I've connected to a MySQL database using the RMariaDB package, and, thanks to the dbplyr package, am able to adjust the data using dplyr commands directly from R studio. However, there are some basic things I want to do that require base R functions (there are no equivalents in dplyr to my knowledge). Is there a way to clean this data using base R commands? Thanks in advance.


Solution

  • The answer to this arises from how the dbplyr package works. dbplyr translates certain dplyr commands into SQL. For example:

    library(dplyr)
    library(dbplyr)
    data(mtcars)
    
    # setup simulated database connection
    df_postgre = tbl_lazy(mtcars, con = simulate_postgres())
    
    # fetch first 5 records
    first_five = df_postgre %>% head(5)
    
    # view SQL transaltion
    first_five %>% show_query()
    
    # resulting SQL translation
    <SQL>
    SELECT *
    FROM `df`
    LIMIT 5
    

    The major constrain for this approach is that dbplyr can only translate certain commands into SQL. So something like the following will fail:

    # setup simulated database connection
    df_postgre = tbl_lazy(mtcars, con = simulate_postgres())
    
    # fetch first 5 records
    first_five = df_postgre[1:5,]
    

    While head(df, 5) and df[1:5,] produce identical output for data.frames in local R memory, dbplyr can not translate developer intention, only specific dplyr commands. Hence these two commands are very different when working with database tables.

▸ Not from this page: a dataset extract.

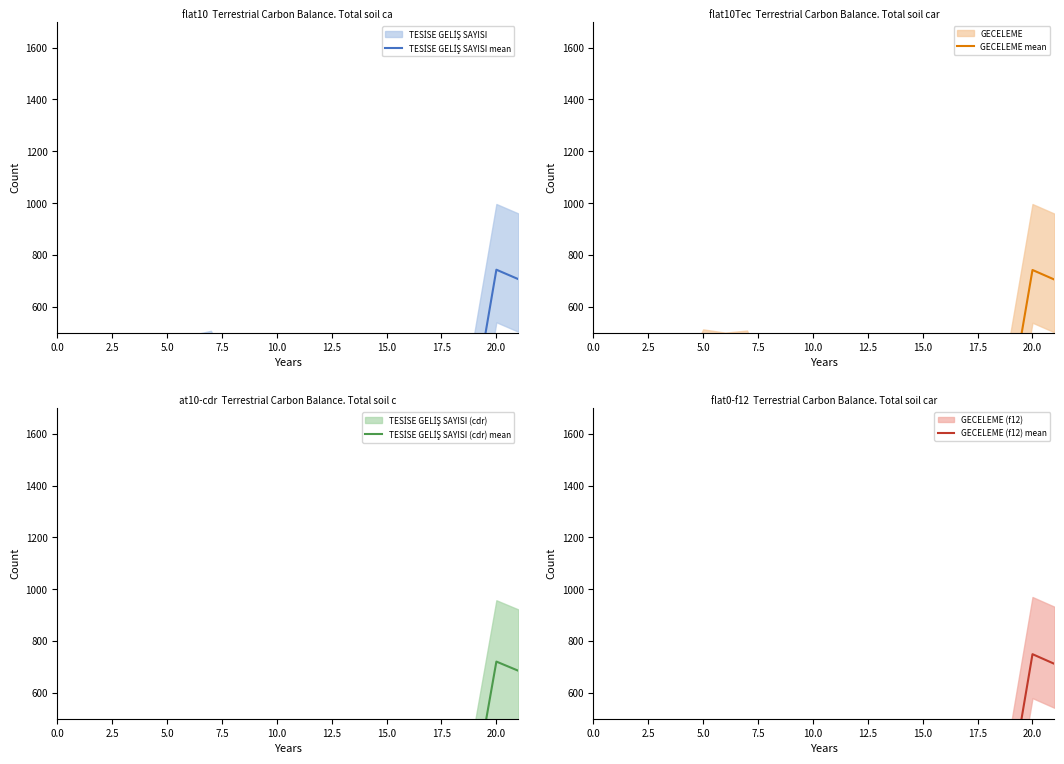

Is this an area chart (filled region under the line)?

No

    The other element to consider here is that databases are primarily read-only. In R we can do

    df = df %>%
      mutate(new_var = 2*old_var)
    

    and this changes the data held in memory. However in databases, the original data is stored in the database and it is transformed based on your instructions when it is requested. There are ways to write completely new database tables from existing database tables - there are already several Q&A on this under the dbplyr tag.